◆ **What you are asked to do**: Every line with "California" in it should be copied from the data.

Collected data:
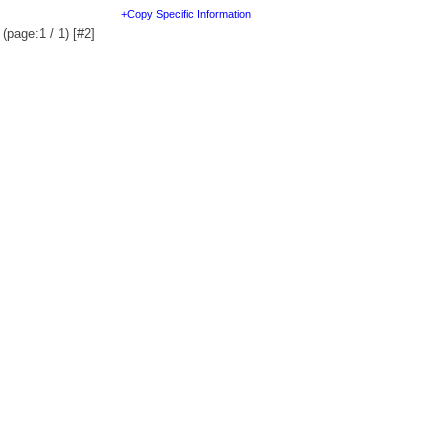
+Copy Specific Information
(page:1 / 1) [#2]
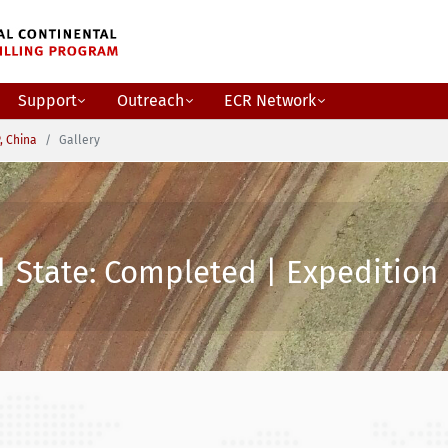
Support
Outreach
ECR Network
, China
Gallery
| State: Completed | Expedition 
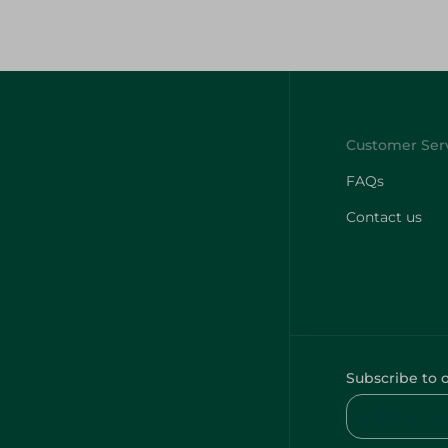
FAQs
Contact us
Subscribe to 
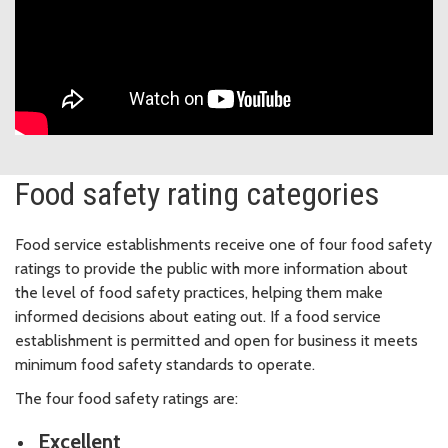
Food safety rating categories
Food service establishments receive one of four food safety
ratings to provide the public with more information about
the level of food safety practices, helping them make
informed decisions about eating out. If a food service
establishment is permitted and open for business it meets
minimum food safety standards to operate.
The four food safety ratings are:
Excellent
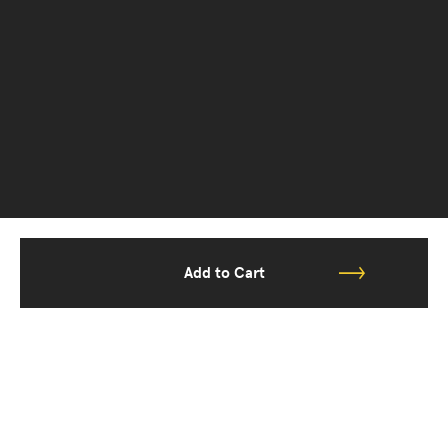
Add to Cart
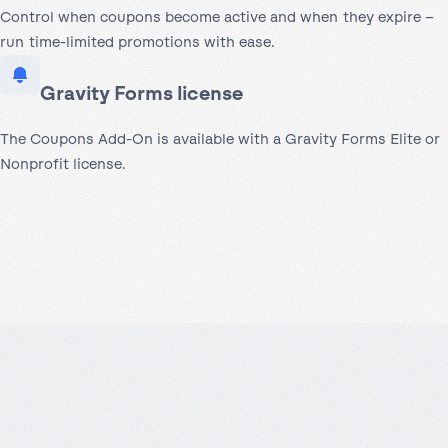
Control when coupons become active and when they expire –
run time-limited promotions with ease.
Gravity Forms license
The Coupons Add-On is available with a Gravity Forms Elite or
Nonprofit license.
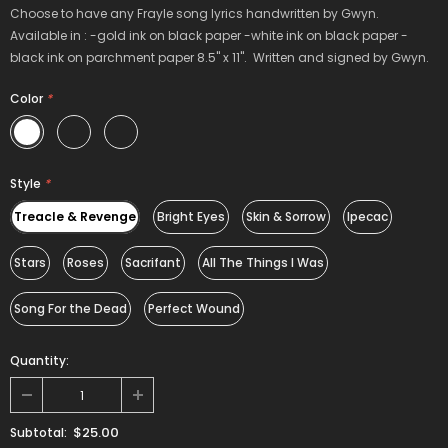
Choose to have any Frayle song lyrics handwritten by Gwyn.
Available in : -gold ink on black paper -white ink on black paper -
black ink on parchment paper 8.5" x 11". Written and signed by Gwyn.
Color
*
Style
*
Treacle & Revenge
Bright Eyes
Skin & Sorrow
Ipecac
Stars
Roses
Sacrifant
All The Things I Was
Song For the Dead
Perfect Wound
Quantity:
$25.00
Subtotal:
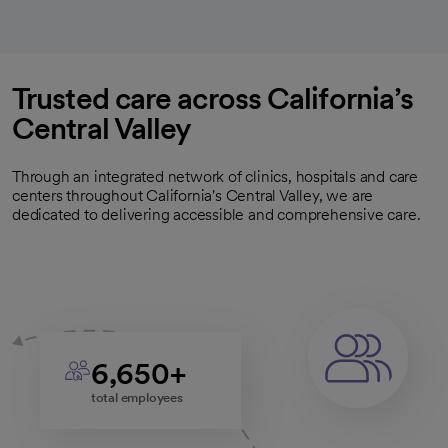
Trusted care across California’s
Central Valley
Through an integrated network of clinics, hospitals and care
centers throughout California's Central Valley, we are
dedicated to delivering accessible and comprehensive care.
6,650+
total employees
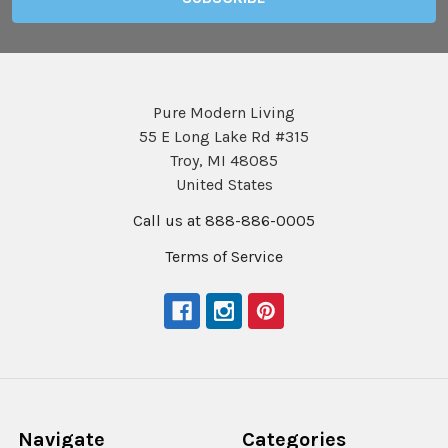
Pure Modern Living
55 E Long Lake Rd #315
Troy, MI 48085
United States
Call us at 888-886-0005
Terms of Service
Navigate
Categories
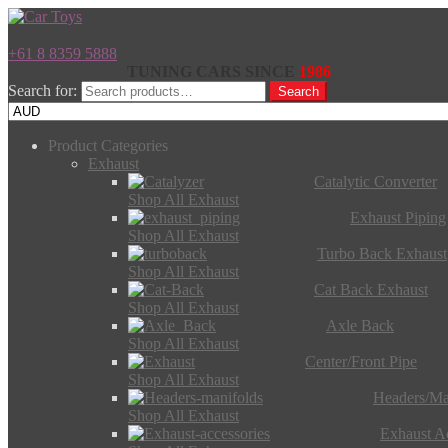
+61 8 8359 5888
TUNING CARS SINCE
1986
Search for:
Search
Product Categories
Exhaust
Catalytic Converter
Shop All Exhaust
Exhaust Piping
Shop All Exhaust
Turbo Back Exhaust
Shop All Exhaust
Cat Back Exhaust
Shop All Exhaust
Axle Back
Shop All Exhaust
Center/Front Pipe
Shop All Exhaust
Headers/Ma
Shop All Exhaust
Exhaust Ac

◆ **Task result**:
Trusted care across California’s
centers throughout California's Central Valley, we are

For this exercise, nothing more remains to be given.